Listed records:

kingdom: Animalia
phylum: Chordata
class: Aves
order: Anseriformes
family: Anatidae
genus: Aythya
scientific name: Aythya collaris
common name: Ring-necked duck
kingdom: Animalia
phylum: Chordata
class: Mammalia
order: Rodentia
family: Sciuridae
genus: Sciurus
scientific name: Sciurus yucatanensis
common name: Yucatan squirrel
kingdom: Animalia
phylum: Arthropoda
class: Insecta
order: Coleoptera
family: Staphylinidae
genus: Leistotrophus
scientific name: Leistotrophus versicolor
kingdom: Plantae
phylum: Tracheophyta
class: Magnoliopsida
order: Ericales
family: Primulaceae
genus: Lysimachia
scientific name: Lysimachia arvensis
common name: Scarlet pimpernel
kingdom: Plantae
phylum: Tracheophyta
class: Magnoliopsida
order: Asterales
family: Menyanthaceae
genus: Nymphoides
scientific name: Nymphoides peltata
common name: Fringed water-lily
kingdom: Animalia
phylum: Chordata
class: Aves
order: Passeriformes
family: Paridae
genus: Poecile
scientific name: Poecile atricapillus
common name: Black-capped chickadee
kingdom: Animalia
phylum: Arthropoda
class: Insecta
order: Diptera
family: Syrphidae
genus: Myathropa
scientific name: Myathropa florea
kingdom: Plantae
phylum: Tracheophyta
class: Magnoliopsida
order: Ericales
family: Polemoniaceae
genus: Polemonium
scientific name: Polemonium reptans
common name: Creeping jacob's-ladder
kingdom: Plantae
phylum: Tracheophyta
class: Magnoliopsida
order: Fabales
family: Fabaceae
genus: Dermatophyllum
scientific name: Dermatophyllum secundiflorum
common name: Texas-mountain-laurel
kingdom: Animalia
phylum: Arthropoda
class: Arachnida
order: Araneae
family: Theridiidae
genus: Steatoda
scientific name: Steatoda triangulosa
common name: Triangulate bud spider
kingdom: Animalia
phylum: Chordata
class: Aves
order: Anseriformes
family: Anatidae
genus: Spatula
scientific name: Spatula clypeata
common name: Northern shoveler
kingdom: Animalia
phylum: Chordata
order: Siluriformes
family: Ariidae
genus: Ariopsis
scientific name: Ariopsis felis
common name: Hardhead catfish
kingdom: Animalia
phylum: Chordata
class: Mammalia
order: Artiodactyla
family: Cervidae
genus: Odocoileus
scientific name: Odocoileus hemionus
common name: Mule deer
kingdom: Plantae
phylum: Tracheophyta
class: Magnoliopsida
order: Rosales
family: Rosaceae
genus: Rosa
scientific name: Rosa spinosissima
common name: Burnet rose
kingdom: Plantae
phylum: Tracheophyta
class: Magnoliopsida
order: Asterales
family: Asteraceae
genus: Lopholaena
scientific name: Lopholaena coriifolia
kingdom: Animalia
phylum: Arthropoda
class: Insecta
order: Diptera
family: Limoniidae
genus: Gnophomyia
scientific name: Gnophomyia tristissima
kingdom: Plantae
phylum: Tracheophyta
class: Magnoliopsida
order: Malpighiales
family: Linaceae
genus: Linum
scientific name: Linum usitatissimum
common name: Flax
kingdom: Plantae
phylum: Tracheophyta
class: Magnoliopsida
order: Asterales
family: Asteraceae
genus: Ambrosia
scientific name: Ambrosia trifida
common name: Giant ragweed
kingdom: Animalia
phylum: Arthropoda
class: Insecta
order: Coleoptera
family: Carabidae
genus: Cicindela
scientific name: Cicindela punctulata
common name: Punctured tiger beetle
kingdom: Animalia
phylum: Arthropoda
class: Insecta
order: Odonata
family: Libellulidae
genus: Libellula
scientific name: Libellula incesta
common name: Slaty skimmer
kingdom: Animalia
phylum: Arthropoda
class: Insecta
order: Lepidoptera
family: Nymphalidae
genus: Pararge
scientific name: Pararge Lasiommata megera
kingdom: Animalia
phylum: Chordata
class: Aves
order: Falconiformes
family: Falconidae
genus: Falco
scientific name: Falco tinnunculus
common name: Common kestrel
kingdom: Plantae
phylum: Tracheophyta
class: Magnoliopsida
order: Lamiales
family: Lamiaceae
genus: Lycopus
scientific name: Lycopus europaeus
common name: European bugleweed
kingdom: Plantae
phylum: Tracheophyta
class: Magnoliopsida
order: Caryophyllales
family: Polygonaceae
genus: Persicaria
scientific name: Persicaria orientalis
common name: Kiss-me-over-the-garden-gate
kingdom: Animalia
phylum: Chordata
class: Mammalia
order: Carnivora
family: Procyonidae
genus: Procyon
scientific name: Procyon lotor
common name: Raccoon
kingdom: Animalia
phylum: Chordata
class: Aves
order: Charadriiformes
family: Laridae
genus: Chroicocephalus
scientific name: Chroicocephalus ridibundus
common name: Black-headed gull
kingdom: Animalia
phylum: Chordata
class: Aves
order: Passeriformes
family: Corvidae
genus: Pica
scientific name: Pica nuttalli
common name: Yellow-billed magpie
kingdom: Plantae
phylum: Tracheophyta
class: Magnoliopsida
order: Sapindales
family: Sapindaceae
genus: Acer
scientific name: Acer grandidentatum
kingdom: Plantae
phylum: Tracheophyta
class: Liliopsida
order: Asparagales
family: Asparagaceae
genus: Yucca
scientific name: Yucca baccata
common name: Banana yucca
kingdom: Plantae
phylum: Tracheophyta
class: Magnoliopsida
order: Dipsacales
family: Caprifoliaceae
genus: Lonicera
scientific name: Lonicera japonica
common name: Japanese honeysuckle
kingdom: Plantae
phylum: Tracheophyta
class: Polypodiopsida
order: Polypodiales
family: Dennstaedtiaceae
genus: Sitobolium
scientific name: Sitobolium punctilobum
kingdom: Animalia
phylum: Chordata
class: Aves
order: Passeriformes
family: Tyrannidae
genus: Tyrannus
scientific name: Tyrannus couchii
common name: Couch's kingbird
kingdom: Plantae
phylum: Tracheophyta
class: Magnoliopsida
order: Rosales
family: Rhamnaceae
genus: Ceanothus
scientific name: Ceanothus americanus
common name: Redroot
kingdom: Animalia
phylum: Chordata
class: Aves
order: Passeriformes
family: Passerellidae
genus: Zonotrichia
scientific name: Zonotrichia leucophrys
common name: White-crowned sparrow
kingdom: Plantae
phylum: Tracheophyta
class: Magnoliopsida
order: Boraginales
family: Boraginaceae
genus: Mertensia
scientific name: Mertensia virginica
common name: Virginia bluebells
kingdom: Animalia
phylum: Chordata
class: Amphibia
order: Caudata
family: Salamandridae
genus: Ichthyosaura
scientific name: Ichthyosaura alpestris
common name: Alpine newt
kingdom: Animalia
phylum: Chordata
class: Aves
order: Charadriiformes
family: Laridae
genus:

Work instructions: Reproduce the entries above word for word, beginning at the line that contains "family: Passerellidae" and stopping after the final line of the entries.

Result for this exercise:
family: Passerellidae
genus: Zonotrichia
scientific name: Zonotrichia leucophrys
common name: White-crowned sparrow
kingdom: Plantae
phylum: Tracheophyta
class: Magnoliopsida
order: Boraginales
family: Boraginaceae
genus: Mertensia
scientific name: Mertensia virginica
common name: Virginia bluebells
kingdom: Animalia
phylum: Chordata
class: Amphibia
order: Caudata
family: Salamandridae
genus: Ichthyosaura
scientific name: Ichthyosaura alpestris
common name: Alpine newt
kingdom: Animalia
phylum: Chordata
class: Aves
order: Charadriiformes
family: Laridae
genus:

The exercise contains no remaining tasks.